People often use the words thrifty and frugal interchangeably with cheap. However, though they relate to saving money and their differences seem small, the attitudes behind them are unique. When does trying to save money cross the line between thrifty and cheap? The answer is subjective, but to get an idea, we asked some financial and etiquette experts.
Price Versus Value
Saving money has a lot to do with price tags, but the true cost of a purchase often goes beyond what you pay for it. Car shopping is one good example: If someone buys an inexpensive used car because it costs less upfront than a newer one, they could end up spending a lot on maintenance, said David Rae, a certified financial planner with Trilogy Financial in Los Angeles.
Here’s another example: It may be less expensive to make a monthly lease payment instead of a car payment, but you could wind up paying fees if you go over the mileage limit. Putting off car maintenance can also be a big hassle. A frugal person uses a coupon to change her car’s oil, Rae said, while a cheap person doesn’t change it at all.
The difference between being frugal and cheap also applies to air travel. “Getting to my destination early and spending an extra day with my family is worth $100,” Rae said. Values aren’t universal — some people don’t care about layovers, for instance — but focusing on the sticker price rather than the big picture is where you’d draw the distinction.
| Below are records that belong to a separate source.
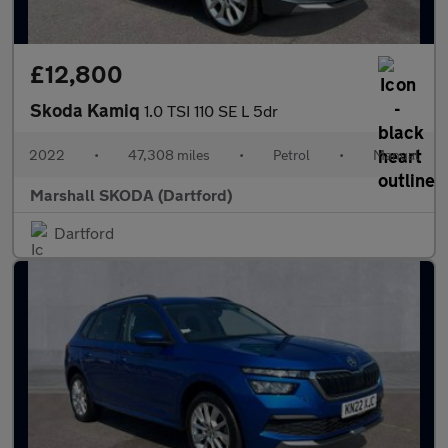
£12,800
Skoda Kamiq
1.0 TSI 110 SE L 5dr
2022
•
47,308 miles
•
Petrol
•
Manual
Marshall SKODA (Dartford)
Dartford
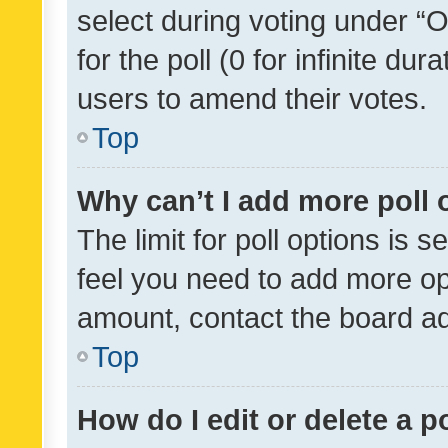
select during voting under “Op
for the poll (0 for infinite dur
users to amend their votes.
Top
Why can’t I add more poll 
The limit for poll options is s
feel you need to add more opt
amount, contact the board ad
Top
How do I edit or delete a p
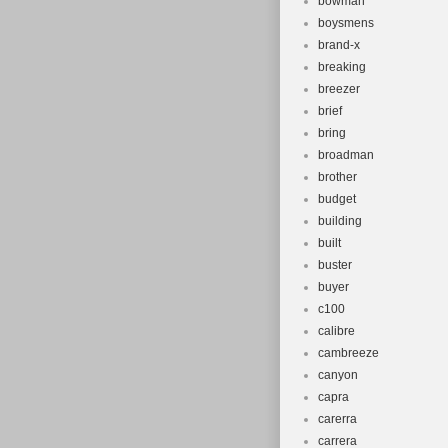
bowman
boysmens
brand-x
breaking
breezer
brief
bring
broadman
brother
budget
building
built
buster
buyer
c100
calibre
cambreeze
canyon
capra
carerra
carrera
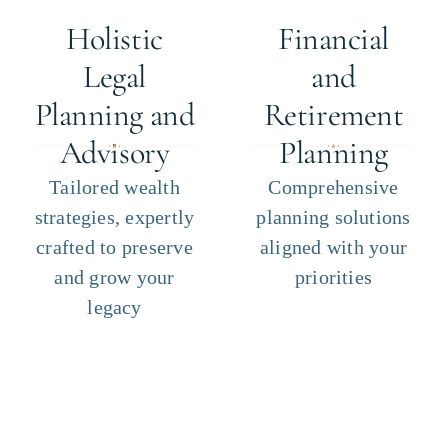
Holistic
Financial
Legal
and
Planning and
Retirement
Advisory
Planning
Tailored wealth
Comprehensive
strategies, expertly
planning solutions
crafted to preserve
aligned with your
and grow your
priorities
legacy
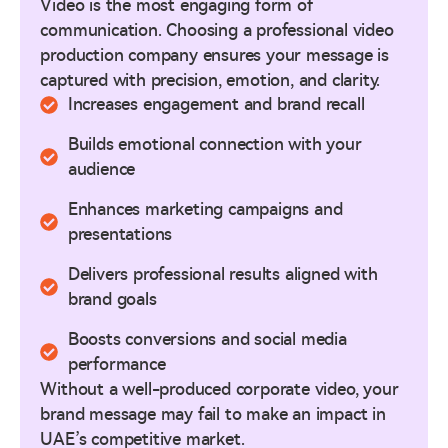
Video is the most engaging form of
communication. Choosing a professional video
production company ensures your message is
captured with precision, emotion, and clarity.
Increases engagement and brand recall
Builds emotional connection with your
audience
Enhances marketing campaigns and
presentations
Delivers professional results aligned with
brand goals
Boosts conversions and social media
performance
Without a well-produced corporate video, your
brand message may fail to make an impact in
UAE’s competitive market.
“Just being cheap would often lead a person to not spend money or only consider price instead of considering what they’re getting for that price, and that’s what I think a frugal person does really well,” said Carlos Sava, a portfolio manager at Clarendon Capital Management in Arlington, Va. “They not only consider price but they consider the value that they’re getting for that price.”
Why Being Cheap Can Be Selfish
How you manage money is nobody’s business, but being stingy can affect your relationships. Jodi R.R. Smith, who owns the etiquette service Mannersmith near Boston, said it’s important to be thoughtful when your spending involves others. “A cheap person finds something they don’t have to spend a lot of money on and gives it to you with no relationship to your likes or dislikes,” she said. “A thrifty person looks for a bargain on what’s appropriate for that person.”
And yes, you can be cheap even when you’re spending. Let’s say you invite someone out who expects you to treat. Smith says it’s reasonable to expect them to reciprocate eventually, but expecting them to spend as much as you did before isn’t realistic. The cliché “it’s the thought that counts” really applies here. “‘If [you’re thinking] I spent this much on you, so you have to spend this much on me,’ that would be a cheap mindset,” Smith said.
Of course, frugality can have its downsides. Smith gave the example of declining a night out with friends because you’re saving for a trip. You might need to plan to make sure you’re only spending on things that are really important, and there’s the possibility your friends won’t understand. That said, spending beyond your means and going into debt for the sake of a social life isn’t sustainable.
“I want to make sure that people understand that being thrifty or frugal is not negative from an etiquette perspective,” Smith said. “For someone to be careful about where they spend their money is a very commendable thing.” Just remember: “You can be thrifty and frugal and you can still be social and thoughtful,” Smith said. This holiday, strive to be all of those.